Extrait du document.
——————

Organisatrice de la grève féministe et secrétaire syndicale chez Unia Vaud, Tamara Knezevic a fait du militantisme sa vie. Arrivée en Suisse à l’âge de 17 ans, la Lausannoise d’adoption s’est construite à travers son engagement politique. Treize ans plus tard, elle se bat pour une treizième rente AVS. En attendant plus.

Son rire la précède. Tamara Knezevic ne semble pas atteinte par le temps morose de cette fin de journée de janvier. Dans les couloirs d’Unia à Lausanne, elle est à la maison. Elle nous guide jusque vers un bureau déserté. Une des fenêtres lorgne sur la place de la Riponne. Sous la pluie, les badauds se pressent. Difficile d’imaginer les dizaines de milliers de personnes qui y ont manifesté sept mois plus tôt pour les droits des femmes.

« La grève féministe, c’est ce qui m’a construite en tant que personne », pose Tamara Knezevic. Ces prochains mois, c’est la votation sur la treizième rentre AVS qui occupera la secrétaire syndicale. Pour la responsable du secteur hôtellerie-restauration d’Unia Vaud, la question est intimement liée aux enjeux féministes. « Il s’agit de métiers féminisés, avec des discriminations lors de la vie salariée, mais aussi pour les rentes. »

Et de rappeler que deux tiers des personnes précaires en Suisse sont des femmes. Pour Tamara Knezevic, pas le droit de se rater. « Après toutes ces grèves, il faudrait tout de même obtenir quelque chose. » Mais si les premiers sondages sont favorables à l’initiative, le combat est encore loin d’être gagné. La syndicaliste s’attend à perdre une vingtaine de points avec la campagne des milieux économiques. Le verdict du 3 mars s’annonce serré.

L’affiche avec le mouton noir

Son permis B lui empêchera toutefois de glisser un bulletin dans l’urne. Après avoir grandi en Croatie, elle arrive en Suisse en 2011, à l’âge de 17 ans, « pour des raisons économiques ». Avec sa sœur et sa mère, elle rejoint son père électricien, qui travaille déjà dans le pays. Celle qui se voyait faire des études de droit se retrouve sur les bancs de l’Ecole-Club Migros pour apprendre le français.

La politique ne fait pas encore partie de sa vie. « Mes parents ne m’ont jamais donné un bouquin à lire, on ne faisait pas de sorties culturelles. » Il y a bien-sûr des discussions sur l’ex-Yougoslavie, que ses parents ont connue, et des avis ci et là sur l’actualité en Croatie, mais aucun avis politique structuré, encore moins militant. Ses parents, soucieux de son intégration, lui apprennent à se taire, à ne pas dépasser, à se faire petite. Un crève-cœur pour cette adolescente de nature joyeuse et sociable.

Une histoire d’acronymes

La première confrontation de Tamara Knezevic à la politique se résume en trois lettres: UDC. «Je me souviens de l’affiche avec le mouton noir. Ça m’avait vraiment choquée. » Après avoir terminé son gymnase, elle entame un cursus en science politique à l’Université de Lausanne (UNIL).

——————

Consigne.
D'après l'extrait, en quelle année Tamara Knezevic est-elle arrivée en Suisse ? Les lignes qui suivent forment un ensemble à part.

Données fournies.
——————

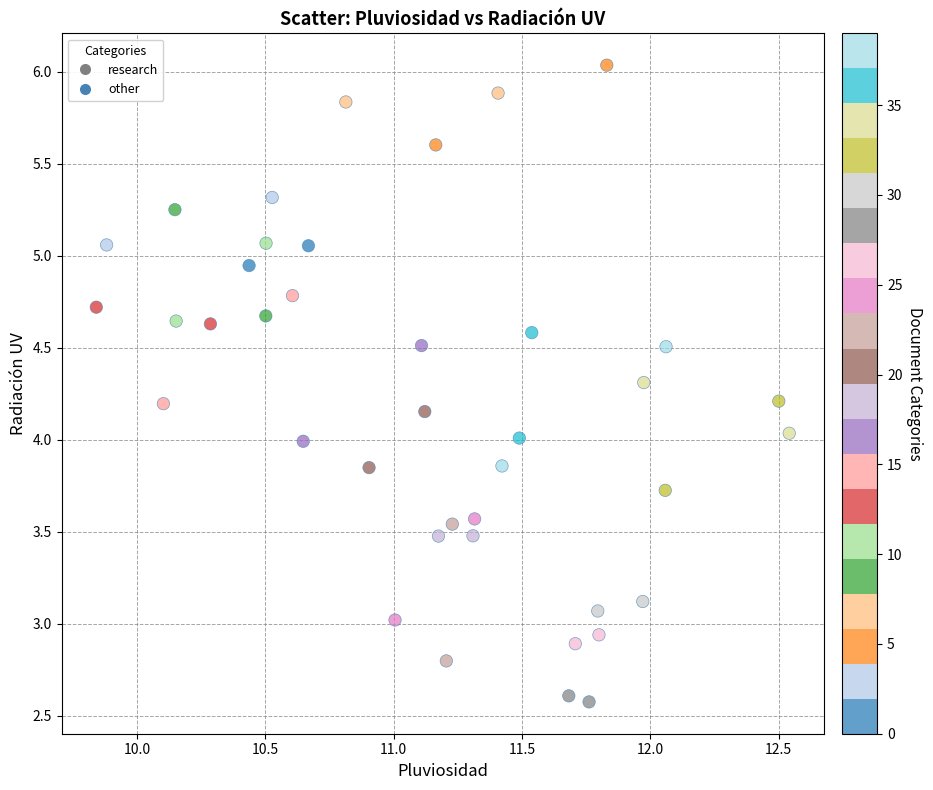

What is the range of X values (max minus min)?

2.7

——————

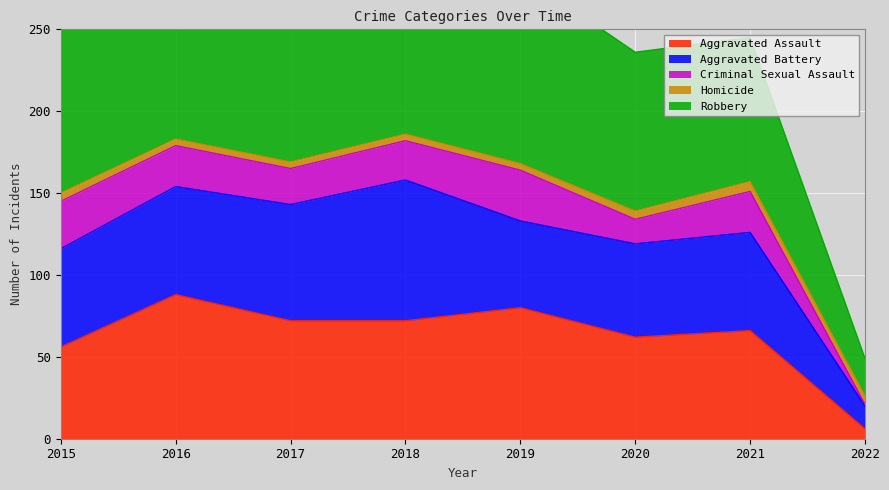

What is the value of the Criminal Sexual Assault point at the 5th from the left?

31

——————

Réponse rédigée.
En 2011.